Reading passage —
For actual end to end automation of the setup a hosted zone for the domain of the website needs to be created in Route 53. You can either do this manually in the AWS Console or automatically by using a simple CloudFormation template I’ve created.
Last, since all communication with the website should be encrypted via SSL an application needs to be installed to automate the creation of the appropriate DNS records needed by ACM to verify the certificate request. The application is called ACM DNS Record Manager and can be easily installed from the Serverless Application Repository at no additional costs. It creates a SNS topic to which the events must be send. The ARN of this topic must be configured when launching the CloudFormation stack.
The actual configuration of the services is done by CloudFormation based on a template I’ve created. If you are familiar with the AWS CLI you can create a new CloudFormation stack using the following command:
aws cloudformation create-stack --stack-name example-site \ --template-url https://s3.eu-central-1.amazonaws.com/com.carpinuslabs.cloudformation.templates/static-website.yaml \ --parameters ParameterKey=HostedZoneId,ParameterValue=Z2CV0JKAQA6QWN ParameterKey=DomainName,ParameterValue=www.example.com \ --notification-arns arn:aws:sns:us-east-1:123456789012:serverlessrepo-acm-dns-record-manager-CloudFormationEventsTopic-TC763GODBOWM \ --region us-east-1
The script has two mandatory parameter:
HostedZoneId: This is the ID of the hosted zone in Route 53 to which the DNS record for associating the CloudFront distribution with your domain will be added. Additionally, the DNS records for validating the SSL certificate by ACM are added to this Hosted Zone as well.
DomainName: The domain of the website.
Launching the stack only takes a couple of minutes. After that you can push the content of your website to the appropriate S3 bucket and access it through your browser.
As said before, the costs for the solution described above are pretty low. Most of them are dependent on the actual usage of the website. This means that they scale with the number of users visiting your site. The following table shows the costs for each service:
|Service||Monthly Costs||Usage Costs|
|S3||$0||$0.023 / GB / month|
|Route 53||$0.50||$0.4 / million requests|
|CloudFront||$0||$0.085 / GB|
Calculating the actual costs for your site is difficult. It depends on the usage characteristics of your site. For example, you pay for each request send to CloudFront. This means that the costs for serving lots of small files is more expensive than serving fewer but bigger ones. I think it’s safe to say that hosting a website on AWS costs approximately $1 per month. This would already include some basic traffic (~ 4 GB / month). Additionally, the major benefit is that you do not need to manage any servers or think about the availability and scalability of your site. This is all done automatically for you.
Depending on the kind of content you are hosting using this solution there are other things you could do.
For example, one usage scenario is hosting some content which should not be available to the whole world, like Single Page Applications (SPA) intended for internal usage, internal documentation and reports, etc. In this case you probably want to restricting the access to your website by either limiting it to a certain IP range or by requiring the authentication via login credentials. In the latter case you can have a look at the solution for extending CloudFront with a Basic Authorizer.
Furthermore, if the content is generated by some tool, like Jekyll is generated for this blog, you can automate the whole process for generating the content and publishing it. This way it is very easy, convenient and safe to publish new content. You can do it either by using a script that you can run on your laptop everytime you want to publish your site. If you are managing the contents of your site in a source code repository like git you can automate this even further by setting up a so-called CI/CD pipeline which takes of pubishing whenever the source code of your site has been updated.

Input data —

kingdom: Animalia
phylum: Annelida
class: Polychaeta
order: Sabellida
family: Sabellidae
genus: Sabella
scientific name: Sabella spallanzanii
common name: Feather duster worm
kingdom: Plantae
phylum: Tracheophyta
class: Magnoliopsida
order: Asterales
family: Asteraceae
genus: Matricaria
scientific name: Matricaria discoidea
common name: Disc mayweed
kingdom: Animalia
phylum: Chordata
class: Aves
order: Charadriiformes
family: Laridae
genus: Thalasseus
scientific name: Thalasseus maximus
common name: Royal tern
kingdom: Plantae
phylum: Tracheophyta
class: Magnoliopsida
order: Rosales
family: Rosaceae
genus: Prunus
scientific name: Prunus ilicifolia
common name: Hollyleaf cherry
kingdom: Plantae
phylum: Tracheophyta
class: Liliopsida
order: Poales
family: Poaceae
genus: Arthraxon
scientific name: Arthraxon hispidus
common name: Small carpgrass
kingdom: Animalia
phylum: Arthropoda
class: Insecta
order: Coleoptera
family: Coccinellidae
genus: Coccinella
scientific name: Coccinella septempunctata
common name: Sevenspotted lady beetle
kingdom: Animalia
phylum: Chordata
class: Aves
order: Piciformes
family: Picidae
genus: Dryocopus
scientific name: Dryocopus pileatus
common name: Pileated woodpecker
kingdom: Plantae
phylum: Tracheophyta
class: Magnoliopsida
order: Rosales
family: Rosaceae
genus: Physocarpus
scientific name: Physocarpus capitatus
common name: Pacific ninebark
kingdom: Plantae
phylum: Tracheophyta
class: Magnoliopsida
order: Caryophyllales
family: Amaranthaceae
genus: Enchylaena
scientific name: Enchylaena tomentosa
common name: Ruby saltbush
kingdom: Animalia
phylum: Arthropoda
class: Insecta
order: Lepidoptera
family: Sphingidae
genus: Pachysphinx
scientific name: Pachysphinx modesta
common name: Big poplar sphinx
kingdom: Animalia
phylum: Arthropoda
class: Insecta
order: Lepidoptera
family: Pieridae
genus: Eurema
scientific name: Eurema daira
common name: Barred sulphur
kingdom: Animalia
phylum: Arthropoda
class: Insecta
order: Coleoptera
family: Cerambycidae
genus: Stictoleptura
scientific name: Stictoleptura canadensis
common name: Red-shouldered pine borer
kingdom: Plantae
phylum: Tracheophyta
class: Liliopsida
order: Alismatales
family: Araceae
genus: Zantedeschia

Check your understanding —
#1 Answer these questions from the AWS hosting text, each on its own line:
(a) What is the name of the application installed from the Serverless Application Repository?
(b) What monthly cost does the table give for Route 53?
(c) Which tool generates the content for the blog?
#2 Write out the part of the AWS hosting text that opens with the words containing "DomainName: The domain" and closes with "through your browser.", swapping "browser" for "web browser".

Numbered answers —
#1
(a) ACM DNS Record Manager
(b) $0.50
(c) Jekyll

#2
DomainName: The domain of the website.
Launching the stack only takes a couple of minutes. After that you can push the content of your website to the appropriate S3 bucket and access it through your web browser.